**Text shown**

-*-

How to audit a robots.txt file for crawling issues

A robots.txt file is a text file that contains instructions for web crawlers about which pages or files the robot should access or ignore while crawling a website.

The robots.txt file matters because URLs that cannot be crawled by Googlebot cannot be found on Google search.

They can look like this:

User-agent: Swiftbot
Allow: /latest/lpi-refunds.html
Allow: /latest/loan-repayment-cover-refund.html
Allow: /latest/loan-protection-insurance-refund.html

# /robots.txt file for https://www.commbank.com.au/
User-agent: *
Disallow: /references/
Disallow: /merchants/
Disallow: /mobile/

#Blog
Disallow: /blog.feed

#PDFs
Disallow: /commbank/assets/about/careers/B481-Assessment-Centre-Flyer.pdf

Sitemap: https://www.commbank.com.au/sitemap.xml
Sitemap: https://www.commbank.com.au/content/dam/commbank/root/articles-sitemap.xml

When configured poorly, this publicly accessible file can cause a great deal of crawling issues for a website.

For example, when I started a new role in-house, I came across the following:

User-agent: *
Disallow: /

And this immediately rang alarm bells.

This is why robots.txt is one of the first things I look at when doing a technical SEO sweep.

In this guide, I am going to walk you through some of the most common issues you should look for in a robots.txt file.

You can follow along by using my technical SEO audit checklist.

Let’s get started!

Is there a robots.txt file?

Background information:

  • Not all websites have a robots.txt. In such cases, search engines will crawl everything because no rules have been defined.
  • This is not a bad thing and is perfectly normal for smaller websites with less than a hundred webpages.
  • Larger websites with thousands of URLs can benefit from having a robots.txt file.
  • But when configured incorrectly, a robots.txt can easily prevent a website from being found on Google search.

How to check if a website has a robots.txt file:

  1. Append “robots.txt” to your root domain (e.g., www.danielkcheung.com/robots.txt)
  2. If the page loads in your browser, a robots.txt file exists
    • In this instance, mark ‘yes’ in the checklist
  3. If you get a 404 error, a robots.txt filed does not exit
    • In this instance, mark ‘no’ in the checklist

Possible answers:

  • yes
  • no
  • not applicable

What this means:

> If ‘yes’, review if any crawlers and search engines have been blocked.

>> If ‘no’, consider creating and uploading a robots.txt file especially if you suspect Google is having difficulty discovering your URLs.

Recommended reading:

Are crawlers or search engine crawlers being blocked in the robots.txt file?

-*-

**Excerpted records**
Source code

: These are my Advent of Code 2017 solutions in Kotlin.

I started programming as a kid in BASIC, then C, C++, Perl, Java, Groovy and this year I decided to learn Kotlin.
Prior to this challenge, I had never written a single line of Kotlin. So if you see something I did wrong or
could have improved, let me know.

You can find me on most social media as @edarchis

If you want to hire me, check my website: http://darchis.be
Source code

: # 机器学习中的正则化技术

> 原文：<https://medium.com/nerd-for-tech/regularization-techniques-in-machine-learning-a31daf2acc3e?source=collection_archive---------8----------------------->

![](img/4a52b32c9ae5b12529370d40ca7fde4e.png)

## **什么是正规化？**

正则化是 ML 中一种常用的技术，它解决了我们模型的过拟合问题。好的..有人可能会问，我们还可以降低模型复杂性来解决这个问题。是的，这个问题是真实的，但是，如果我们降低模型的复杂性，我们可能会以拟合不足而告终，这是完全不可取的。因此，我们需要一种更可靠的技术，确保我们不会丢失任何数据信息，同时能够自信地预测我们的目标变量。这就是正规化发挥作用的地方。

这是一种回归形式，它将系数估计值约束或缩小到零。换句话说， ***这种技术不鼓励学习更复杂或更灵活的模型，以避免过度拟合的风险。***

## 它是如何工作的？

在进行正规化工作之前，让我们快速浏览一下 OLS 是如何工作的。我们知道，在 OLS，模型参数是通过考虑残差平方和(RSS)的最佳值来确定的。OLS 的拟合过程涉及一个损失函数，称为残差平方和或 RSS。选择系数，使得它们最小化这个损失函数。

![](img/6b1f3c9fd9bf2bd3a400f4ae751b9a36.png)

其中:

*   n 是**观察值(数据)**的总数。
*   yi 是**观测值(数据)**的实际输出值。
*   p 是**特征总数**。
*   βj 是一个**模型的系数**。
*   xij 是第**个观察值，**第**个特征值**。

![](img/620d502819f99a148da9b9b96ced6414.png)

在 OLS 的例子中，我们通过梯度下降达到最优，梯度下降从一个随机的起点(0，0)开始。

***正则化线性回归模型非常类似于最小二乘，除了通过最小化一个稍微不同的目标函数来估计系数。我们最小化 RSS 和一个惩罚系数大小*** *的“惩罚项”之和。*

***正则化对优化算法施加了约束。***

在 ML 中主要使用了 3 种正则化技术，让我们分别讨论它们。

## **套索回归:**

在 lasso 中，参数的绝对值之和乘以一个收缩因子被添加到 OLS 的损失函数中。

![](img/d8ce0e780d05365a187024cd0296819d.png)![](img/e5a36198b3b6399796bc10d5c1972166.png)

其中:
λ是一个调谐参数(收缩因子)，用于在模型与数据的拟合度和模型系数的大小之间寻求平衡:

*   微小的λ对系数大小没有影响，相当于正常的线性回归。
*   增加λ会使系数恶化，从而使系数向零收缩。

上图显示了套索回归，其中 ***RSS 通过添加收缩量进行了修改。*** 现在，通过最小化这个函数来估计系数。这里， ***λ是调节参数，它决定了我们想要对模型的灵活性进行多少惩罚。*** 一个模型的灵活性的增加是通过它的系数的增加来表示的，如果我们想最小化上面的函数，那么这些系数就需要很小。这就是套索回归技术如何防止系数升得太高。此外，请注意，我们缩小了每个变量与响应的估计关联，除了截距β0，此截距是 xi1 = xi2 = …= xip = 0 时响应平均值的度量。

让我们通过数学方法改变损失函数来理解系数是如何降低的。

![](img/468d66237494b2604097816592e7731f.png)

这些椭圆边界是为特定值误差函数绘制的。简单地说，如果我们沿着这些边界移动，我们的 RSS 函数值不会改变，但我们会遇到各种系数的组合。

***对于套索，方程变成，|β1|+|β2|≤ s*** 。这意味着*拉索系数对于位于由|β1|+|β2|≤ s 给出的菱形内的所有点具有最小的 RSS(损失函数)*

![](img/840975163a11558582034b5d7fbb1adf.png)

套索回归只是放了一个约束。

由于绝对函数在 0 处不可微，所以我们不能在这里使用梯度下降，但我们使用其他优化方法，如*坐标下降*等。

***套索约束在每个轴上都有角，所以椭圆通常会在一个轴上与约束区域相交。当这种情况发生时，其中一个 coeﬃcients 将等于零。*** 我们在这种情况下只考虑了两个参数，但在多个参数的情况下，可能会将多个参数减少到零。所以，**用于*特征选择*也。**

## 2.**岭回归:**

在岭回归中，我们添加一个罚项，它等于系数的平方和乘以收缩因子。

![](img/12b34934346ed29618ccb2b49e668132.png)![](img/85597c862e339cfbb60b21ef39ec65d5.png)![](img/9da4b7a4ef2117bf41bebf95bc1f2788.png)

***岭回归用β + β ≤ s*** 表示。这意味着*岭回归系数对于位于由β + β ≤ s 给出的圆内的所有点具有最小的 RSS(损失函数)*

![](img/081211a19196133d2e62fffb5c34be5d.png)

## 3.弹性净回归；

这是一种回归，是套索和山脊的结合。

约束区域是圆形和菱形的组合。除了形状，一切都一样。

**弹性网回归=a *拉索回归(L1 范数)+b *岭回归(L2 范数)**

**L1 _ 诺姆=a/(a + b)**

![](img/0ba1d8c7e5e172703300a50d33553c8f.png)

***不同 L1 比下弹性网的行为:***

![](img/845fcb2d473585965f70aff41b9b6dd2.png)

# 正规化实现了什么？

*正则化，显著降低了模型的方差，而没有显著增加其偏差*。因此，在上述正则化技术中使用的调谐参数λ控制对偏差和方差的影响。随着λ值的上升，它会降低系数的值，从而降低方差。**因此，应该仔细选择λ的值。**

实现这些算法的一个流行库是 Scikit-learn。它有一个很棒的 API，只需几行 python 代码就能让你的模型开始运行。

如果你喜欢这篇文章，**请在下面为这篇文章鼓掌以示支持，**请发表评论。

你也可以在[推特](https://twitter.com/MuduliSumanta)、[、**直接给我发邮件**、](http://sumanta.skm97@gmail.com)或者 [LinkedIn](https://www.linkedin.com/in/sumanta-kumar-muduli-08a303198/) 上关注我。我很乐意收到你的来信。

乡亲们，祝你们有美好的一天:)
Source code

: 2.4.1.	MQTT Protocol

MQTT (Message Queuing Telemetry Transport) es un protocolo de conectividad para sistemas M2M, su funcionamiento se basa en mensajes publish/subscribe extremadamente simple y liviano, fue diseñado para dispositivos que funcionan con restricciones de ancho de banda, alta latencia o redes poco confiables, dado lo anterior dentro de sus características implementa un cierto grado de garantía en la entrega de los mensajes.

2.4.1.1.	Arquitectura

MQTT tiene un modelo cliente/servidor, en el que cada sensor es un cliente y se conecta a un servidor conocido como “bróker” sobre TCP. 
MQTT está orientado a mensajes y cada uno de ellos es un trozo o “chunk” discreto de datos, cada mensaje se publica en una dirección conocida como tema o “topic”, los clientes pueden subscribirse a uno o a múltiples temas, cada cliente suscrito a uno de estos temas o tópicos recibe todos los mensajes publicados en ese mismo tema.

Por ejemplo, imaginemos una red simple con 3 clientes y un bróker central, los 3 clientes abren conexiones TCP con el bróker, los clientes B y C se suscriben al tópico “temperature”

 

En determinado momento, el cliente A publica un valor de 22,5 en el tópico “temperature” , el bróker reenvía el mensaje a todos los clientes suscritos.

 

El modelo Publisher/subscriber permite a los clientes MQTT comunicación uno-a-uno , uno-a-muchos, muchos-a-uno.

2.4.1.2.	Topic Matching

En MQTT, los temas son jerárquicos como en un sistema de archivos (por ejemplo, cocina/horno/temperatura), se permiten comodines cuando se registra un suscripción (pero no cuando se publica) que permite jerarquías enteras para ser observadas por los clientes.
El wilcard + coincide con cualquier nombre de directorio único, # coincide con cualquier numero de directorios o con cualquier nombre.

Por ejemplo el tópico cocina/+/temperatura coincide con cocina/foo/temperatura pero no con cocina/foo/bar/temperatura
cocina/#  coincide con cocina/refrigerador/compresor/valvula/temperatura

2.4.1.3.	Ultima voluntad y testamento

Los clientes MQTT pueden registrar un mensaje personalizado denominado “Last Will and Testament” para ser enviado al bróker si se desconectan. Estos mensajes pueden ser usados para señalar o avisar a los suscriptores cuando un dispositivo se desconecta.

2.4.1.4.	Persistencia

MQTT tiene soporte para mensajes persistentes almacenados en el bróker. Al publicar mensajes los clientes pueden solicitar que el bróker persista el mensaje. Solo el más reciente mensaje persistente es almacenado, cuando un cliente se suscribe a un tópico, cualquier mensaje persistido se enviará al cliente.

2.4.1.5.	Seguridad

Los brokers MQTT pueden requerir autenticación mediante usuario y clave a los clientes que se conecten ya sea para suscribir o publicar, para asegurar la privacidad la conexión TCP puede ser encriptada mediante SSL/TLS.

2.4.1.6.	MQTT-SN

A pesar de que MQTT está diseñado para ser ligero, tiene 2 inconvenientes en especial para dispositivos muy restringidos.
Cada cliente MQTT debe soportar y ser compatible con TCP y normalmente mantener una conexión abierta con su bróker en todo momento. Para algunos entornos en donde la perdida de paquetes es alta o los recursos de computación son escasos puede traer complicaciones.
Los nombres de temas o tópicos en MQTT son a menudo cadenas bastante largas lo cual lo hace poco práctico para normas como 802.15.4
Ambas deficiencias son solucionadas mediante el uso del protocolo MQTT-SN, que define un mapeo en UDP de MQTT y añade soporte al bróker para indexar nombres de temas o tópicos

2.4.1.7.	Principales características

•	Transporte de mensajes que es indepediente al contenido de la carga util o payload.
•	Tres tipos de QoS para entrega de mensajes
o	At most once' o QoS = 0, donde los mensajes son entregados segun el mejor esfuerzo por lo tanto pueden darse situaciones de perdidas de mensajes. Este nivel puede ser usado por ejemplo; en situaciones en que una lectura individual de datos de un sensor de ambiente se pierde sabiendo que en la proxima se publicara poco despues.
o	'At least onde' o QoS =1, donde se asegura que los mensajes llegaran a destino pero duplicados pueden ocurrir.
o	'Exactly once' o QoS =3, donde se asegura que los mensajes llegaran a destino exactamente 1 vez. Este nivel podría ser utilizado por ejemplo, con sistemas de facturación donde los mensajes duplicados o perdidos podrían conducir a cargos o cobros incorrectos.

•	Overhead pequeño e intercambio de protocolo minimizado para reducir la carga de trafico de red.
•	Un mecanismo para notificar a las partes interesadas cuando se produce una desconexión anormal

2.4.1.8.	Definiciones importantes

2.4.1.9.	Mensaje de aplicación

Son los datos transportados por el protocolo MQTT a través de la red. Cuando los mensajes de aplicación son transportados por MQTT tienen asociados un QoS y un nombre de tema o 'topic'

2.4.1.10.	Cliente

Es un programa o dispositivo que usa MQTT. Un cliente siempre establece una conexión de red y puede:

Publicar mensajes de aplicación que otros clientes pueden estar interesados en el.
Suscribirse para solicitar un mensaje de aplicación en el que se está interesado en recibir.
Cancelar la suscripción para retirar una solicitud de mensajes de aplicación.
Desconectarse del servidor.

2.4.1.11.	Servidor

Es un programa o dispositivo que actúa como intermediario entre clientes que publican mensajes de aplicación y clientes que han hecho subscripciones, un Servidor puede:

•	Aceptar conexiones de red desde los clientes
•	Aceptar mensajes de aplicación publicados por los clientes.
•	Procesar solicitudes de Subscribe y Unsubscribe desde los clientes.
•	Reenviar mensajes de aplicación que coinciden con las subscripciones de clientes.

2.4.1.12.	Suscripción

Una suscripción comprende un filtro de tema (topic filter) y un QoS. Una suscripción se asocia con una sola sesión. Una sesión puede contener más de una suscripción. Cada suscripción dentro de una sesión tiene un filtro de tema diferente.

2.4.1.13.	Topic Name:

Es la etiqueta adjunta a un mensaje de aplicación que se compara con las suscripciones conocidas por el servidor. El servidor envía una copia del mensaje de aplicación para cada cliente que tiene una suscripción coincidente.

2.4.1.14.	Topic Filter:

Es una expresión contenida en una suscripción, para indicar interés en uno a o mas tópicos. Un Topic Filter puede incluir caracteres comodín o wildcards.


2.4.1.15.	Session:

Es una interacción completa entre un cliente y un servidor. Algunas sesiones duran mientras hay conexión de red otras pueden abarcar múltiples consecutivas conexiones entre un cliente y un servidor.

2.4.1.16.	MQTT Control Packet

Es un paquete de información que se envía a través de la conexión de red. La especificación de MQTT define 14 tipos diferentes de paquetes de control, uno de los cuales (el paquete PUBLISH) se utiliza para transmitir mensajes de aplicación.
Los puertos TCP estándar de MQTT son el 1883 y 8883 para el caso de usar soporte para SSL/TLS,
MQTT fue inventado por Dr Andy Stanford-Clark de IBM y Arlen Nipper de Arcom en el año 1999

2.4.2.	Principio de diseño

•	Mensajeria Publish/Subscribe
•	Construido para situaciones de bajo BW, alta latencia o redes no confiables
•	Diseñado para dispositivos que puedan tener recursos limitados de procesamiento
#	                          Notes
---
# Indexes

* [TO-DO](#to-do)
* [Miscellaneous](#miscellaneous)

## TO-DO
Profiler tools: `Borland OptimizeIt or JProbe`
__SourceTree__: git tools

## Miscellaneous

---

-*-

**Problems to solve**
**1)** According to the robots.txt guide, for which websites is having no robots.txt file perfectly normal?
**2)** Write out the stretch of the robots.txt guide from "In this guide, I" through "a hundred webpages.".

**Per-task answers**
**1)** Smaller websites with less than a hundred webpages.

**2)**
In this guide, I am going to walk you through some of the most common issues you should look for in a robots.txt file.

You can follow along by using my technical SEO audit checklist.

Let’s get started!

Is there a robots.txt file?

Background information:

  • Not all websites have a robots.txt. In such cases, search engines will crawl everything because no rules have been defined.
  • This is not a bad thing and is perfectly normal for smaller websites with less than a hundred webpages.